Site icon The Commune

Two Scales Of Justice: When A Shoe Falls Faster Than A Stack Of Cash

On 6 October 2025, within hours of a courtroom outburst, the Bar Council of India swung into action and suspended a 70-year-old lawyer, Rakesh Kishore, for trying to hurl his shoe at Chief Justice of India BR Gavai. The swiftness of the punishment was almost surgical – the order came the same day, the suspension immediate, the message unambiguous: no indiscipline against the institution will be tolerated.

Meanwhile, in another wing of the same judicial establishment, a serving High Court judge, Justice Yashwant Varma, continues to be called “Justice” even after stacks of cash were recovered from his official residence – money so voluminous that firefighters stumbled upon it during a blaze. An in-house committee of the Supreme Court found “sufficient substance” in the allegations, and 146 MPs have already signed an impeachment motion.
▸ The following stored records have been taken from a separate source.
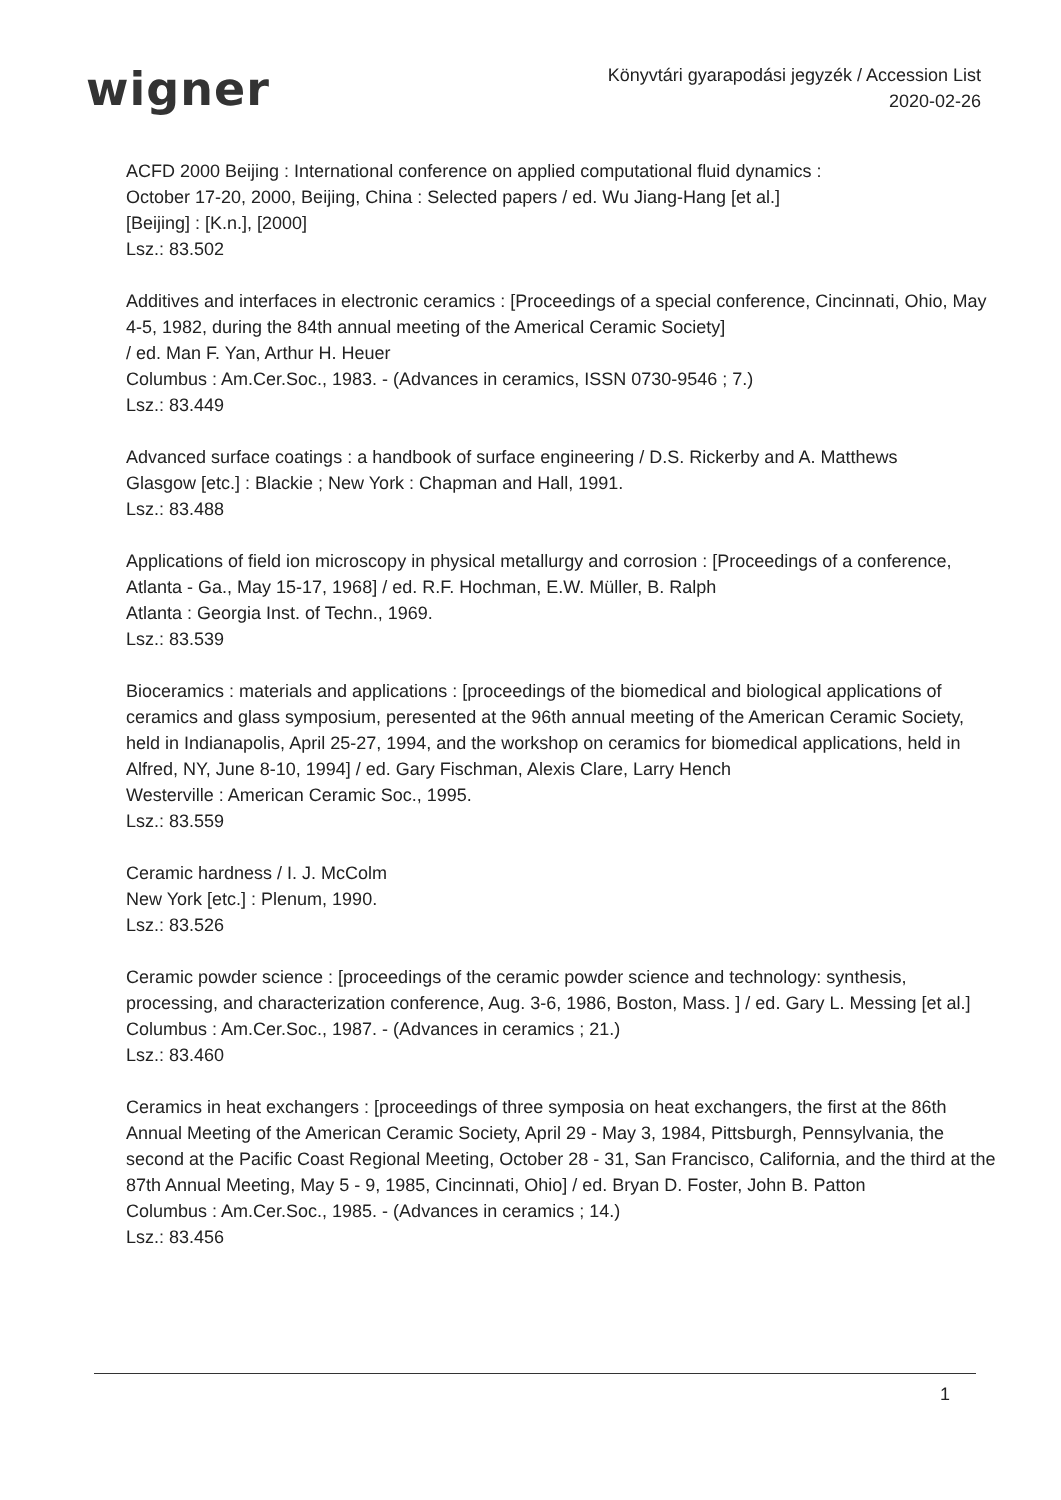wigner
Könyvtári gyarapodási jegyzék / Accession List
2020-02-26
ACFD 2000 Beijing : International conference on applied computational fluid dynamics :
October 17-20, 2000, Beijing, China : Selected papers / ed. Wu Jiang-Hang [et al.]
[Beijing] : [K.n.], [2000]
Lsz.: 83.502
Additives and interfaces in electronic ceramics : [Proceedings of a special conference, Cincinnati, Ohio, May 4-5, 1982, during the 84th annual meeting of the Americal Ceramic Society]
/ ed. Man F. Yan, Arthur H. Heuer
Columbus : Am.Cer.Soc., 1983. - (Advances in ceramics, ISSN 0730-9546 ; 7.)
Lsz.: 83.449
Advanced surface coatings : a handbook of surface engineering / D.S. Rickerby and A. Matthews
Glasgow [etc.] : Blackie ; New York : Chapman and Hall, 1991.
Lsz.: 83.488
Applications of field ion microscopy in physical metallurgy and corrosion : [Proceedings of a conference, Atlanta - Ga., May 15-17, 1968] / ed. R.F. Hochman, E.W. Müller, B. Ralph
Atlanta : Georgia Inst. of Techn., 1969.
Lsz.: 83.539
Bioceramics : materials and applications : [proceedings of the biomedical and biological applications of ceramics and glass symposium, peresented at the 96th annual meeting of the American Ceramic Society, held in Indianapolis, April 25-27, 1994, and the workshop on ceramics for biomedical applications, held in Alfred, NY, June 8-10, 1994] / ed. Gary Fischman, Alexis Clare, Larry Hench
Westerville : American Ceramic Soc., 1995.
Lsz.: 83.559
Ceramic hardness / I. J. McColm
New York [etc.] : Plenum, 1990.
Lsz.: 83.526
Ceramic powder science : [proceedings of the ceramic powder science and technology: synthesis, processing, and characterization conference, Aug. 3-6, 1986, Boston, Mass. ] / ed. Gary L. Messing [et al.]
Columbus : Am.Cer.Soc., 1987. - (Advances in ceramics ; 21.)
Lsz.: 83.460
Ceramics in heat exchangers : [proceedings of three symposia on heat exchangers, the first at the 86th Annual Meeting of the American Ceramic Society, April 29 - May 3, 1984, Pittsburgh, Pennsylvania, the second at the Pacific Coast Regional Meeting, October 28 - 31, San Francisco, California, and the third at the 87th Annual Meeting, May 5 - 9, 1985, Cincinnati, Ohio] / ed. Bryan D. Foster, John B. Patton
Columbus : Am.Cer.Soc., 1985. - (Advances in ceramics ; 14.)
Lsz.: 83.456
1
Yet, months later, he remains on the rolls, with the process crawling through procedural thickets.

This is where the Indian judiciary’s moral compass looks painfully skewed.

When a lawyer throws a shoe – a symbolic act of protest, foolish and condemnable though it is – the system reacts in hours. When a judge is found with unexplained piles of currency, the same system pleads for patience and procedure.

The Bar Council’s promptness is not the issue; maintaining courtroom decorum is necessary. But the selective velocity of accountability is. The man who flung a shoe is already punished; the man found sitting atop cash bundles still bears the prefix “Justice.”

What, then, does justice mean in this republic of double standards?

The judiciary often exhorts citizens to uphold constitutional morality, lectures politicians on transparency, and scolds activists for contempt. But when one of its own is accused of serious misconduct, not allegations of speech, but of corruption, the same moral fervour dissolves into bureaucratic ritual.

One cannot help noticing the symbolism: a poor man’s shoe travels faster through the corridors of power than a judge’s trunkful of currency or rather “sackful” of currency.

The shoe incident, bizarre as it was, was born of anger at perceived disrespect to faith, an act of emotion. The cash discovery, in contrast, reeks of premeditated deceit, an act of calculation. Yet the emotional act met instant censure; the calculated one still enjoys due honorifics and procedural courtesy.

No democratic institution can claim moral authority when its own house is in disarray. If the judiciary wants the public to respect its sanctity, it must show that justice is not a hierarchy that the robe and the brief are both answerable to the same ethical code.

Until then, one truth will linger uncomfortably in the public mind:
a shoe thrown at power invites suspension; a suitcase of cash invites procedure.